What is Covariate shift?
Covariate shift, a subclass of dataset shift, is a common reason why predictive models become obsolete when predicting unseen data. The inefficiency of a model may be explained due to the different input distributions from the test set that the model didn’t get to see during training. The difference in test inputs can be caused by the change of time or selection bias.
For example, let’s say I created a classifier for health insurance coverage using census data. The model will susceptibly deteriorate over time as the distribution of the inputs changes. A change in the input probabilities violates a primary assumption that the probabilities are the same during training and testing.
In addition, if my health insurance classifier was trained using New York’s census data explicitly and was then used to classify Alabama residents, the model might perform worse on Alabama than during training(New York).
Most supervised models follow the assumption that the training and testing sets are pulled from the same population. In order to maintain this expensive assumption, the model should be refit regularly with an addition of the most recent data. However, when it’s not possible to collect additional data, there are some simple tricks such as importance reweighting.
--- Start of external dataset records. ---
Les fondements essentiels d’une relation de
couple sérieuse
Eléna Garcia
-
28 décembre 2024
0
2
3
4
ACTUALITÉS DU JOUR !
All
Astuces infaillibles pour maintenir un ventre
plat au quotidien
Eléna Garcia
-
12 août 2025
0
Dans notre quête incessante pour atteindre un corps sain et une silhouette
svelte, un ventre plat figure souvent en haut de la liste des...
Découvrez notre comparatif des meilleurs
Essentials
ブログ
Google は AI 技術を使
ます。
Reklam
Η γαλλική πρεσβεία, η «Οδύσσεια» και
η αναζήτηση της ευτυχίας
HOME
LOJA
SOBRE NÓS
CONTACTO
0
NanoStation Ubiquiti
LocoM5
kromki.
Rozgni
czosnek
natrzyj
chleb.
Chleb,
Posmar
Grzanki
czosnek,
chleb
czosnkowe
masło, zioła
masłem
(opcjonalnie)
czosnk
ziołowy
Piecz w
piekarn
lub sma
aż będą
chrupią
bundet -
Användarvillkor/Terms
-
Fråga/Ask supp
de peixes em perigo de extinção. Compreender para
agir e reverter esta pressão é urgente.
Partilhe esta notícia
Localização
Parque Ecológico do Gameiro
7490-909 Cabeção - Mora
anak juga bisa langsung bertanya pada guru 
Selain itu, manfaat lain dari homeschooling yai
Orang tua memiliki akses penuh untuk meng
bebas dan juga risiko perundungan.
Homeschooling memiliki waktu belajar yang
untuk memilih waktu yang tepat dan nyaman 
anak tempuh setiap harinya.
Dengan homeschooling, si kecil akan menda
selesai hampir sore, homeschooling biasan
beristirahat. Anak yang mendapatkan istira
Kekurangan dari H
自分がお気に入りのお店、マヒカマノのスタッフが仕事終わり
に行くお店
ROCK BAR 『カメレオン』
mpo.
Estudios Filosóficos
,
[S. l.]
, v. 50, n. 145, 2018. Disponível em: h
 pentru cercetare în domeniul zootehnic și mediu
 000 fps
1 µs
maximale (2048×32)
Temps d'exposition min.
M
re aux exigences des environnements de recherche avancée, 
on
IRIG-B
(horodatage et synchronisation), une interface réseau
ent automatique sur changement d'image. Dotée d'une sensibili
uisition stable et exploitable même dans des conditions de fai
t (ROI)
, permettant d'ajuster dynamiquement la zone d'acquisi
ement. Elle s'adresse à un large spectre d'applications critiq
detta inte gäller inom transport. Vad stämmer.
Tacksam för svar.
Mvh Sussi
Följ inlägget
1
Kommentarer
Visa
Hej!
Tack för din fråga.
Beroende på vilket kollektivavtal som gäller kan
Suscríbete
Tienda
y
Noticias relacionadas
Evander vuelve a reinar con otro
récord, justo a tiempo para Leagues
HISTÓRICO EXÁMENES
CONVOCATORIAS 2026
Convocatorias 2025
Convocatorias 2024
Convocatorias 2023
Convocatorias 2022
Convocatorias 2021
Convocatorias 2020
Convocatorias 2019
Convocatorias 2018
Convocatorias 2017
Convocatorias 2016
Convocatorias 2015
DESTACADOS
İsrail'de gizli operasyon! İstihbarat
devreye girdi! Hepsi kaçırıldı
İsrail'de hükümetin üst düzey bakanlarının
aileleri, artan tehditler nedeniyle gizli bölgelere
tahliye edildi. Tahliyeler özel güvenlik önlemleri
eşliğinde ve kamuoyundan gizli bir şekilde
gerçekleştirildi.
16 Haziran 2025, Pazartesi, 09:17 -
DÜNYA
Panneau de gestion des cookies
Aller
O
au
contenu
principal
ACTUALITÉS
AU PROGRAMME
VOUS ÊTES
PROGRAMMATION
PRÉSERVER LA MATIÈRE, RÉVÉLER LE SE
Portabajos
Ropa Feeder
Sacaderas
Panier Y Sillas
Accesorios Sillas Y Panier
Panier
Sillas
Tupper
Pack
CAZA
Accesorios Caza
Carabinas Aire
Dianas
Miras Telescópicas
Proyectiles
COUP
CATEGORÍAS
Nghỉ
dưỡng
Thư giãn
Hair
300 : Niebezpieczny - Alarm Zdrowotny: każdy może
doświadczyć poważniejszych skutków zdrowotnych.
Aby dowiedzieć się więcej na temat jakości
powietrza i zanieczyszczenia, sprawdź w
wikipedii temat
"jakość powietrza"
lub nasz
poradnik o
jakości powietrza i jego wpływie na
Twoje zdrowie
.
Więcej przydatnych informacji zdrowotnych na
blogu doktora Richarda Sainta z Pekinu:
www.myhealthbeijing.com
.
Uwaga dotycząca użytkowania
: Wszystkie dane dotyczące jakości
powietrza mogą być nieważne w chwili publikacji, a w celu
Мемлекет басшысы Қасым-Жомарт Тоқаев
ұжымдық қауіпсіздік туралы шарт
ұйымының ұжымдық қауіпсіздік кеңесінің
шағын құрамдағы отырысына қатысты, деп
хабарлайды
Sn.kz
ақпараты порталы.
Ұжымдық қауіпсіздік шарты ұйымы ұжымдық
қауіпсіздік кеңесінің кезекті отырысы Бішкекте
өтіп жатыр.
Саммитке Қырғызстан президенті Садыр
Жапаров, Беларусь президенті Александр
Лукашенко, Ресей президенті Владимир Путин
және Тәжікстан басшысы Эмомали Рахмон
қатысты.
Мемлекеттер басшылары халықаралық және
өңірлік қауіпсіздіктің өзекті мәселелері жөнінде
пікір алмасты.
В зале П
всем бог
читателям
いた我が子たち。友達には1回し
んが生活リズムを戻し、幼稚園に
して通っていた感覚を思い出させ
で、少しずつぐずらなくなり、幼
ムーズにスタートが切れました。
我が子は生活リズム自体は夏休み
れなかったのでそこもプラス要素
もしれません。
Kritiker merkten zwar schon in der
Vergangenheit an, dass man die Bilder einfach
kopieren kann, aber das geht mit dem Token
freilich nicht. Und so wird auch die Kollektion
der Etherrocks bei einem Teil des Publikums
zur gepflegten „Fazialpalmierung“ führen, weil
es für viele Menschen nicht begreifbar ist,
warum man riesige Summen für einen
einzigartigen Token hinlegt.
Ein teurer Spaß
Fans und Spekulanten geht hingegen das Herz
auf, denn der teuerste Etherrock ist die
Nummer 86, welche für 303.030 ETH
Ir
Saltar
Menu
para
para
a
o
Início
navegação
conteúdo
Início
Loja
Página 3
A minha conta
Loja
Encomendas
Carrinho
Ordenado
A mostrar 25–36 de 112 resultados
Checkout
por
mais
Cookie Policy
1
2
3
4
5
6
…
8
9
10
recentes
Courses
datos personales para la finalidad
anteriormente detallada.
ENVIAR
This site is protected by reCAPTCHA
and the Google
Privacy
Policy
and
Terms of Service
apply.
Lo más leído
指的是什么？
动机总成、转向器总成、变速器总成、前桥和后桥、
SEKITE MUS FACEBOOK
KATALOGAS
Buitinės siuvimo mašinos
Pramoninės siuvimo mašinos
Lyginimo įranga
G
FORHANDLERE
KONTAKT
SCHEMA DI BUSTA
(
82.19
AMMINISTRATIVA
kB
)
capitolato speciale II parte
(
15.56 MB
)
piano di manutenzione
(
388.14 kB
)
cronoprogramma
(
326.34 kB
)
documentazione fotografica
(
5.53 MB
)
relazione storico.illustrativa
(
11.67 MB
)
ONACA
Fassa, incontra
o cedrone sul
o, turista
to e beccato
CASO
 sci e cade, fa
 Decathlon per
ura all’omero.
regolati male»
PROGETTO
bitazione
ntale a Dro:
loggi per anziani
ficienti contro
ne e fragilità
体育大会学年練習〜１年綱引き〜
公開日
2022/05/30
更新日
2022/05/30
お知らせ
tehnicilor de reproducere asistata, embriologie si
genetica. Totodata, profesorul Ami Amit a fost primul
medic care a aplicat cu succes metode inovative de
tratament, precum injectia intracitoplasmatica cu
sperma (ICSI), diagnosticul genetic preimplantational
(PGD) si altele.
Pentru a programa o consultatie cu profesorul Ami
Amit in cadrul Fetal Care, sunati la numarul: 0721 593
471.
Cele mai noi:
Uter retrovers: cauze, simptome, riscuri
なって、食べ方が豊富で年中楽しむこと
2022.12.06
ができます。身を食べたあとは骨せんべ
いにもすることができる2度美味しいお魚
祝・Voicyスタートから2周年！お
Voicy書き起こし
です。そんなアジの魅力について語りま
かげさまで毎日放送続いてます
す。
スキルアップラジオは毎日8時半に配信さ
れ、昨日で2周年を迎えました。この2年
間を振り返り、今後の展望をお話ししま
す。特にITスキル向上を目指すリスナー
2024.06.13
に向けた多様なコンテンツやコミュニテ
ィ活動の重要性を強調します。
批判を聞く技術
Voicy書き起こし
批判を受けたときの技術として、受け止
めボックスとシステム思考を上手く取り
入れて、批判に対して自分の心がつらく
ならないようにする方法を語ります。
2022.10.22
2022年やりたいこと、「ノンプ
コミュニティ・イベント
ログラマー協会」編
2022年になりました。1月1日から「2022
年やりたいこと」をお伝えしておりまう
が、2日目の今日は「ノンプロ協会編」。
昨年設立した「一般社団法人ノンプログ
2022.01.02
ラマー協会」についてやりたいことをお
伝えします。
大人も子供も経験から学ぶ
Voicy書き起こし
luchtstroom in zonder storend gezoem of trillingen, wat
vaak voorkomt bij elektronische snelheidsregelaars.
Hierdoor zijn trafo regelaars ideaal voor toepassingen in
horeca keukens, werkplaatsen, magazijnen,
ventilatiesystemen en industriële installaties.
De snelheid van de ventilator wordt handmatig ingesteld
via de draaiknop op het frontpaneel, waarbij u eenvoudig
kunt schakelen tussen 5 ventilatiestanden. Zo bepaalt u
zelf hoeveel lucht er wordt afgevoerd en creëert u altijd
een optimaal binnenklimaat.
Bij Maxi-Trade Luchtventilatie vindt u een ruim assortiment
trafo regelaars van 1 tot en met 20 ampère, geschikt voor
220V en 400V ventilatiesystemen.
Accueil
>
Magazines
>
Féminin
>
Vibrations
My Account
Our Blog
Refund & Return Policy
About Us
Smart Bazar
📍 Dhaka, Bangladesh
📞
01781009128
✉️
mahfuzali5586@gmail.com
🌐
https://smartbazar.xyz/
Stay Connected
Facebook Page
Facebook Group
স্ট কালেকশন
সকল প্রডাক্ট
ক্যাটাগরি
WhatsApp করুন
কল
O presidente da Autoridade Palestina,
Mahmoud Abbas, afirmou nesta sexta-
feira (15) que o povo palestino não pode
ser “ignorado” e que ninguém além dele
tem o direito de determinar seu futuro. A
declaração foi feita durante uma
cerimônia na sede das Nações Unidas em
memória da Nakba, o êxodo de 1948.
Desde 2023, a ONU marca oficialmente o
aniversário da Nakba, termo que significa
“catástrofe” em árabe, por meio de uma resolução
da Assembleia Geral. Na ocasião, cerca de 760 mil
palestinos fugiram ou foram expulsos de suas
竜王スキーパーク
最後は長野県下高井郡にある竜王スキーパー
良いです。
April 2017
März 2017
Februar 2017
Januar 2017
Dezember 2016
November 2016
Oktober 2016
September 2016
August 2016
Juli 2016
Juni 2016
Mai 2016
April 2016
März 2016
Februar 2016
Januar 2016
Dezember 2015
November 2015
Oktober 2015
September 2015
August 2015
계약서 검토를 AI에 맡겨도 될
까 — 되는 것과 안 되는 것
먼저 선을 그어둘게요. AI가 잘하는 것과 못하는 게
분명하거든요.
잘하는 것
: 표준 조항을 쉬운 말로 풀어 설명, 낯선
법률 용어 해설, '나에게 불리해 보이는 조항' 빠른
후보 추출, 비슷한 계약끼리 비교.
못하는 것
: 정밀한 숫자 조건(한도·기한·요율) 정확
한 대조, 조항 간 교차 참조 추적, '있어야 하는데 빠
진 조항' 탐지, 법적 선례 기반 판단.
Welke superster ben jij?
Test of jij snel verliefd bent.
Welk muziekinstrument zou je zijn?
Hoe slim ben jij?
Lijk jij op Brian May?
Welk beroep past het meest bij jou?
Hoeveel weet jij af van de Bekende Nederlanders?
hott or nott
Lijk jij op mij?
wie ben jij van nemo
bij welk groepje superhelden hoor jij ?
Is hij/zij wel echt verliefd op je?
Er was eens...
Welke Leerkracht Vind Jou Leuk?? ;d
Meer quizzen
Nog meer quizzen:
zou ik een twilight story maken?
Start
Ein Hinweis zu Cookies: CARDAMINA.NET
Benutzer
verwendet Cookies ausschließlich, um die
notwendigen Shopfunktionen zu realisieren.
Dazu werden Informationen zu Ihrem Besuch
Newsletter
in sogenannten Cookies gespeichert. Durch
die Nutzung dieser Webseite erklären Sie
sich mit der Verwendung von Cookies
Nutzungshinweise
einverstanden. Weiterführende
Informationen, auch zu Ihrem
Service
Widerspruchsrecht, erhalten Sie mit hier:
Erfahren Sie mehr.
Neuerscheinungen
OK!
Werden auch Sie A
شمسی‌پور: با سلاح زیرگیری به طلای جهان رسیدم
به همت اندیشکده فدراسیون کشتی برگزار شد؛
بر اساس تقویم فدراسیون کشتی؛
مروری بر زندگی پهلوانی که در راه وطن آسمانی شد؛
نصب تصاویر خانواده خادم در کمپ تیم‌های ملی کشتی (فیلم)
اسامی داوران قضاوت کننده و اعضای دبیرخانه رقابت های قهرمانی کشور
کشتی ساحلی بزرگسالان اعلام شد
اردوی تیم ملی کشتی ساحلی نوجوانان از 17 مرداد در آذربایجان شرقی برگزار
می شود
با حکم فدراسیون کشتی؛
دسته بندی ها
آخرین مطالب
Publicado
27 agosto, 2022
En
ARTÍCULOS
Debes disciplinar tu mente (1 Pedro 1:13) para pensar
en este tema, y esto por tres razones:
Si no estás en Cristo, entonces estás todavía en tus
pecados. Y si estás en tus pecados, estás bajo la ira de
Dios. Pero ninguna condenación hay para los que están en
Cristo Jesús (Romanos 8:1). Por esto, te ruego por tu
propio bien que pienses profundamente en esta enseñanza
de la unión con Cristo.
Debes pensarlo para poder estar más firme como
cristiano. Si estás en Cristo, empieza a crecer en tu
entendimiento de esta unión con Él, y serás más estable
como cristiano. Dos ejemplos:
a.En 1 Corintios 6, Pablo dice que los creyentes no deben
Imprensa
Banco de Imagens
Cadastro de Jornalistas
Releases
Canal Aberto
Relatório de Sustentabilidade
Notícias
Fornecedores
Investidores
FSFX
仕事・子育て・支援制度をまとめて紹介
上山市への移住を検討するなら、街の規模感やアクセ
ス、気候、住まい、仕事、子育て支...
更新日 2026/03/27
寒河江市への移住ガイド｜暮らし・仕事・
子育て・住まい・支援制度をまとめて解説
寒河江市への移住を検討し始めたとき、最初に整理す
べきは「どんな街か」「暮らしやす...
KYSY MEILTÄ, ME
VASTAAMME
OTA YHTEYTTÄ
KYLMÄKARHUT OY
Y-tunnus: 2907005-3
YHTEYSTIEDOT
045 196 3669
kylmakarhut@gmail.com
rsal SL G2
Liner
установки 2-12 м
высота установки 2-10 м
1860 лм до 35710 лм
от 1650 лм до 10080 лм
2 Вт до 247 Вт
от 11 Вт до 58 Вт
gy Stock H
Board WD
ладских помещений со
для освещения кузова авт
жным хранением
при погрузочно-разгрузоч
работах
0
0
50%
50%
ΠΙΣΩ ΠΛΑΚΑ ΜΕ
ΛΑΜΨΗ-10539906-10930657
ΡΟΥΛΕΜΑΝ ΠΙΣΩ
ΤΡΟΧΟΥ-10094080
Before handling the shift, it’s important to first identify if a shift has occurred.
Identify Shift
The first step is to see if the training input distributions are different from the testing inputs. If the model utilizes one or two features, the differences might be visually explained with histograms.
When the model handles multiple variables, I can create pseudo labels for the training and testing sets(1 for test and 0 for training) and use the combined data sets to fit a binary classifier to see if the model can detect the difference. If the training set and the testing set come from the same population, then the pseudo classifier will have a hard time classifying.
Handling Shift
It’s always best to collect additional data and refit the model periodically. However, if it’s not possible to refit or supplement data, I can add more weight to the training instances that look similar to the test set.
I extract weights by fitting a model with the joined training and testing set with a pseudo-dependent variable, 1 for testing and 0 for training. The objective is to return the confidence scores on the training set after fitting and using the exponentiated confidence scores as weights.
The higher the confidence score, the more confident the model is that the observation belongs in the positive case(similar to the test). The confidence scores are then exponentiated to return the weights. Since I don’t want specific observations to have outrageous weight assignments, I clipped the confidence scores at a certain threshold. Clipping will increase bias but at the same time decrease variance significantly.
The final classifier is fit with the appropriate weights that look similar to the test set.